My aunt sent me something on WhatsApp last week that I haven’t been able to stop thinking about. It introduced me to this idea of the invisible shelf — and I’ve been obsessed ever since.
We all carry one. It's made up of everything we've seen, felt, loved, lost, and lived through. It's personal. It's layered. And it’s completely unique to each of us.
I’d say The Soarce is my “bibliothèque intérieure” — in the wild.
It reminded me why I started creating in the first place.
Not for the algorithm. Not to have all the answers.
But to remember. To reflect. To share.
To create.
The Podcast Is Back
Listen to the new episode on Spotify or Apple — or watch it on YouTube.
If I’m being honest, the way this all came together was completely unexpected. But I guess that’s the lesson here.
It wasn’t the “right” time (is anything even such a thing?) My original launch plans for the spring didn’t quite work out. Fast forward to present day — my consulting work has been hectic. Loved ones have been in the middle of one health thing after another. Moving apartments. Tons of other small and big things that made this absolutely not the “right” time.
There was no polished launch plan. Just a quiet creative pull I couldn’t ignore. Not in a perfectly timed way. Just in a way that felt inevitable.
And still, I went back and forth. Do I really want to do this again?
Do I want to put myself out there? (Even though I said I would).
What if it doesn’t land? What if no one cares? Is it worth the financial investment?
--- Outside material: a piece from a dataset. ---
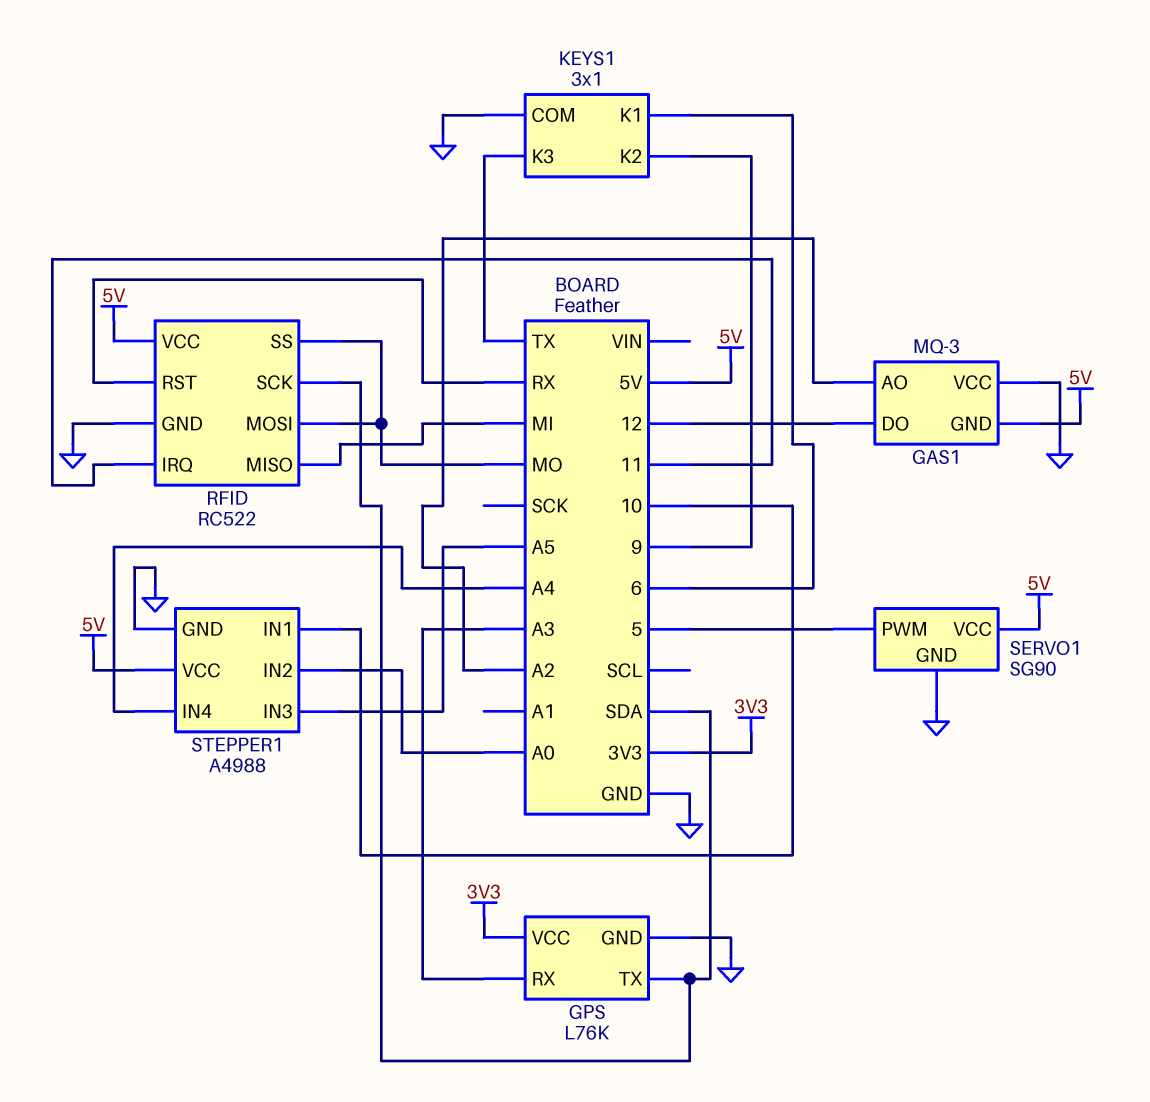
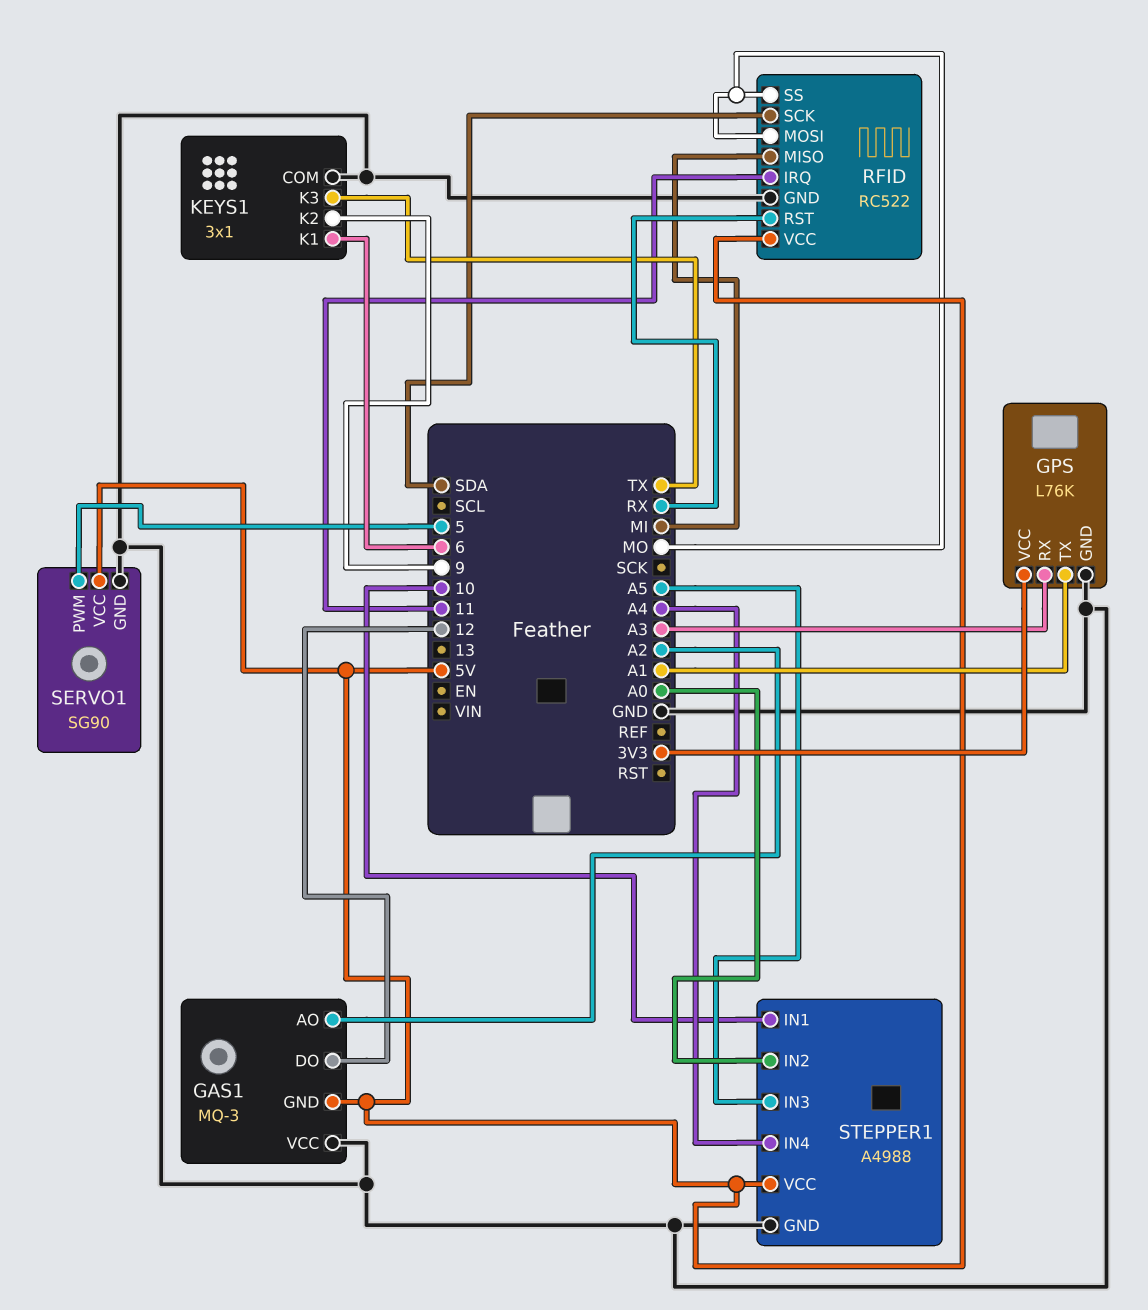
GPS pin TX: SDA -> A1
I spiraled hard & fast. I spoke to friends every week repeating the same limiting beliefs till I got sick of the sound of my own voice. I talked it through with my husband more times than I can count. I had one too many coffees and made one too many pros and cons lists. I did yet another astrology reading. I met with a famous tarot reader. I did a 21 day habit + journaling course. I manifested on every full moon night. I did all the woo woo you can think of. Along with tons of research, frantic ChatGPT searches, and the list goes on.
Everyone I spoke to told me exactly what I knew deep down — but I still wasn’t sure. Until I was. On one of those very low days, I saw a quote that stopped me:
“You’re not doing it wrong.
You’re just in the part that makes most people quit.”
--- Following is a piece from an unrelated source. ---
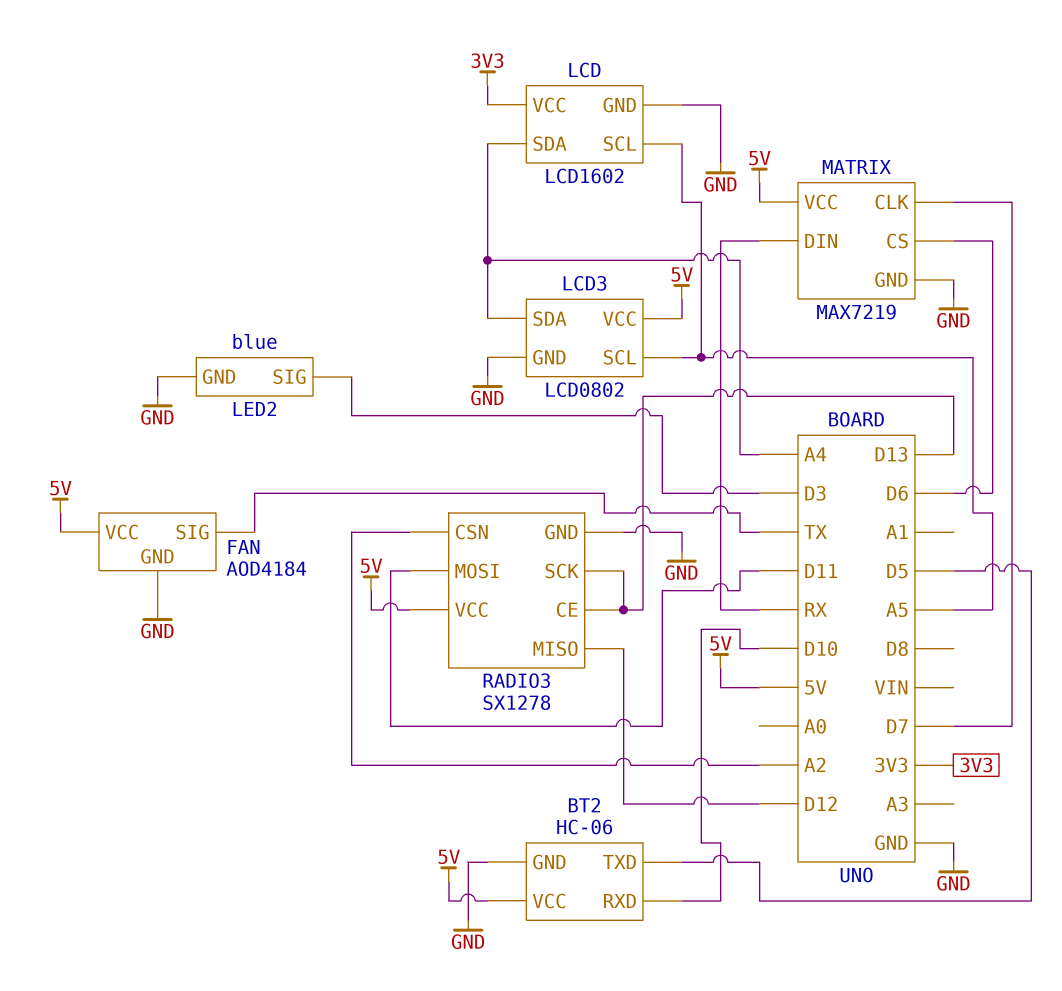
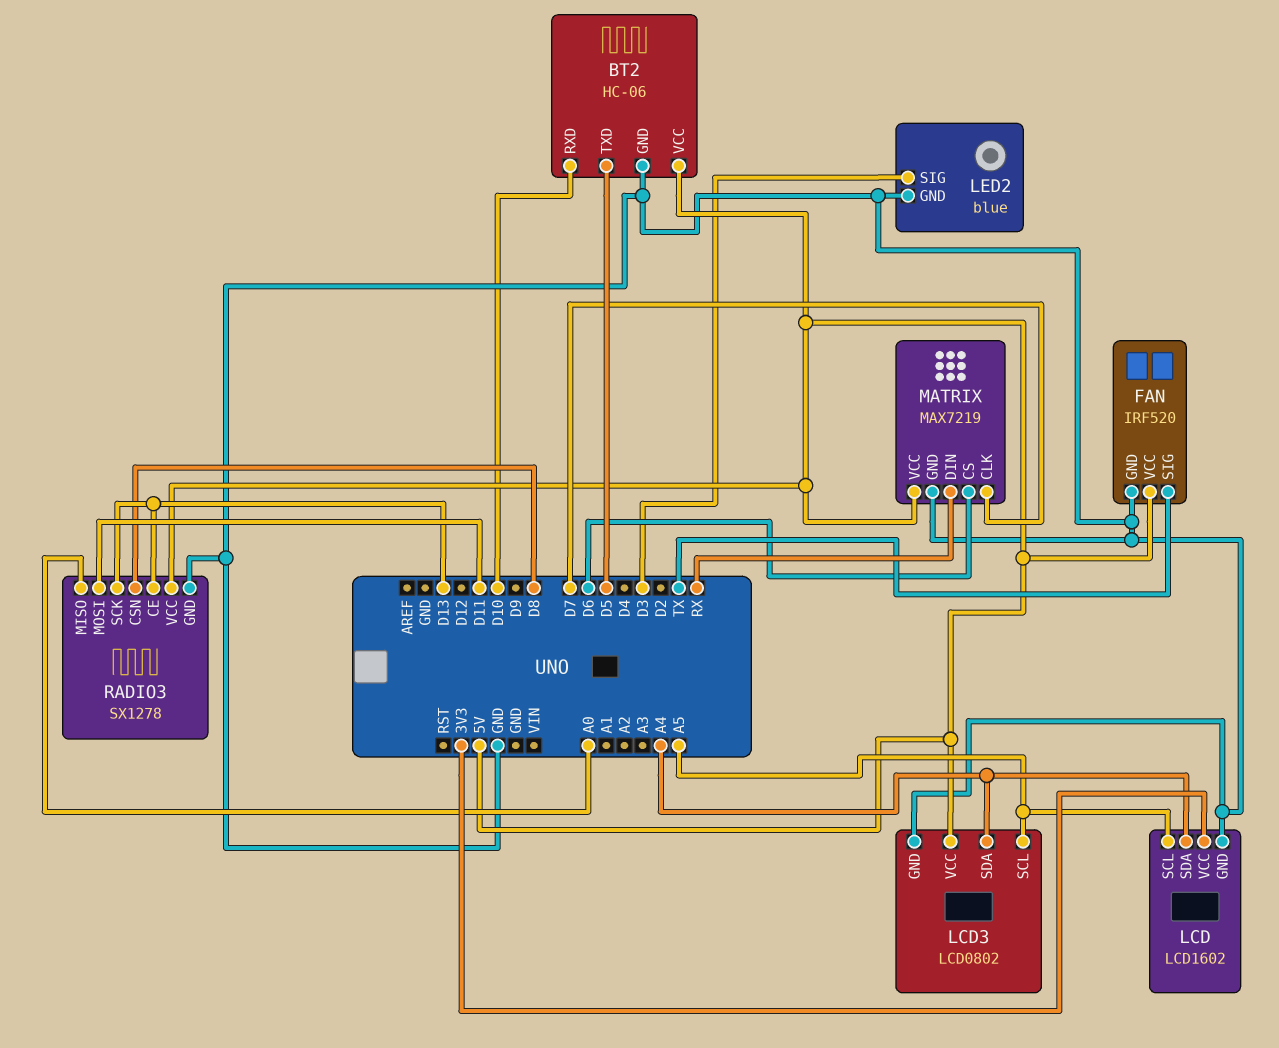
FAN: AOD4184 -> IRF520
RADIO3 pin CSN: A2 -> D8
RADIO3 pin MISO: D12 -> A0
That line has stayed with me. I wasn’t going to let this be the part where I quit.
This is the part where I had to keep going. Not for perfection. Not for praise. But because I believe in what I’m making. Because I know I was doing it for me. Even when it’s messy. Especially when it’s real.
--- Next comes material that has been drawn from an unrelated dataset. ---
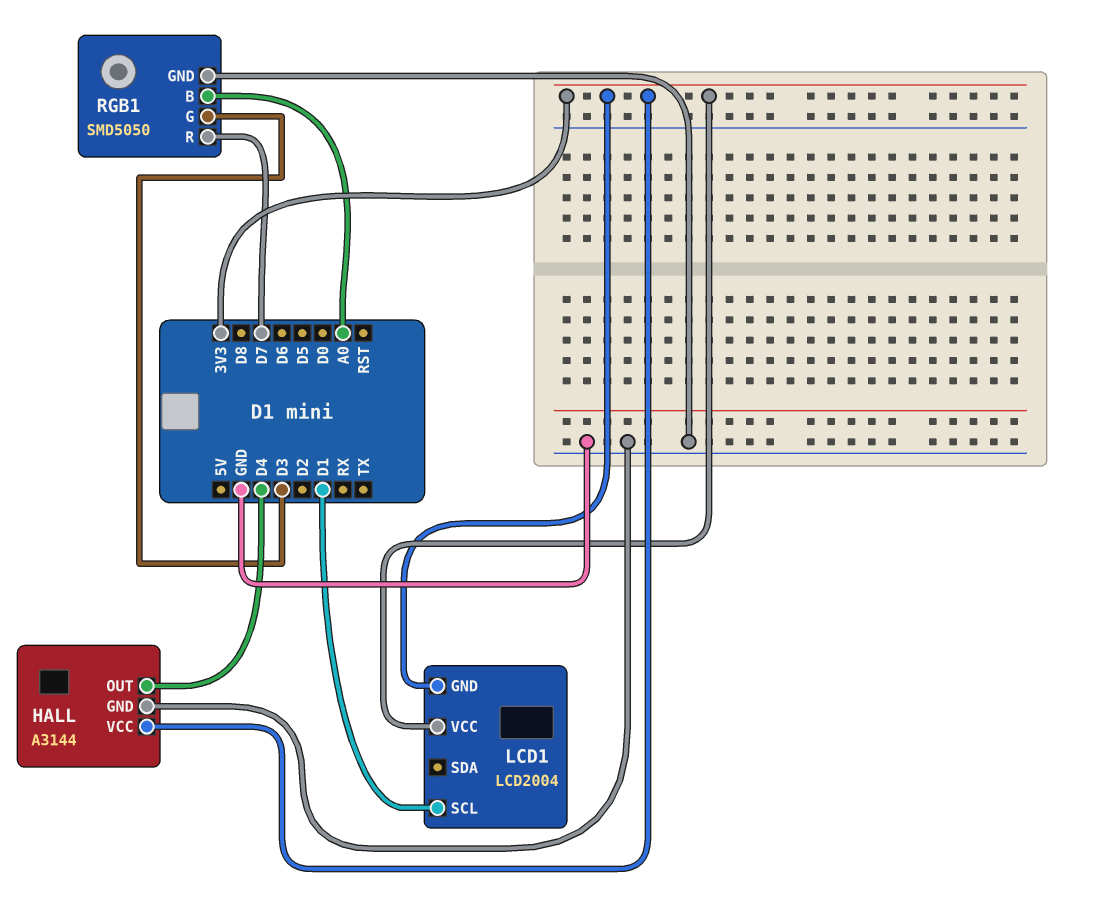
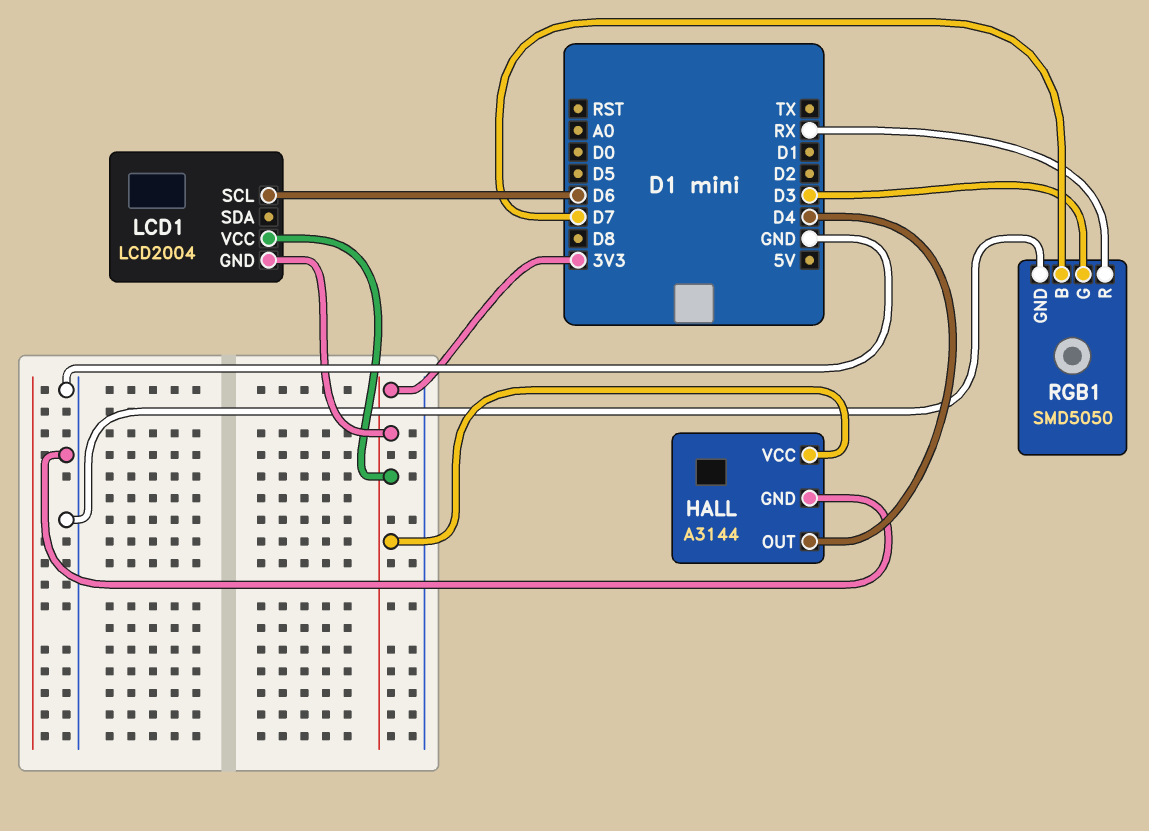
LCD1 pin SCL: D1 -> D6
RGB1 pin B: A0 -> D7
RGB1 pin R: D7 -> RX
The studio I found six months ago and saved it, unsure if I’d ever use it.
The branding had been sitting in Pinterest boards and iPhone folders for over a year.
The visuals, the tone, the vibe — they were all there, quietly waiting for their moment.
Don’t even get me started on my Notes app and the amount of journals floating around my room.
It wasn’t about launching something big. It was about letting go of the idea that it had to be perfect at all. After years in media, I know how easy it is to get caught up in the optics. The performance. The numbers. The clickbait.
But this time, it felt different. It felt personal. More spiritual than strategic.
Less about building a brand, more about fulfilling a creative desire. Maybe this is my proof — that I’ve been working to unlearn the hustle culture that used to define so much of who I was.
I had to disappear a bit to get to this point. To say no a bit more. To put myself first. To make my circle just a little bit smaller. It felt something like a cocoon — uncomfortable, necessary, and oddly comforting.
The silver lining? I’m getting to play out some of my most insane teen dreams come true. I get to wear the hats of creative director, stylist, editor, script writer, and producer — all at once. Almost in this childlike energy I forgot even existed in me. I’ve been calling it my Disney Channel era. Almost forgot that this was the whole point?
I’m still not sure where we go from here, but at least we’re here.
My takeaway for anyone reading who’s resonating with any of this? Sometimes the most grown-up thing you can do is let yourself create like a kid again. For no reason other than it feels good. Not for the algorithm, not for perfection, but because there's still a part of you that just wants to play.
Unlearning hustle culture doesn’t mean you stop working hard — it means you stop abandoning yourself in the process.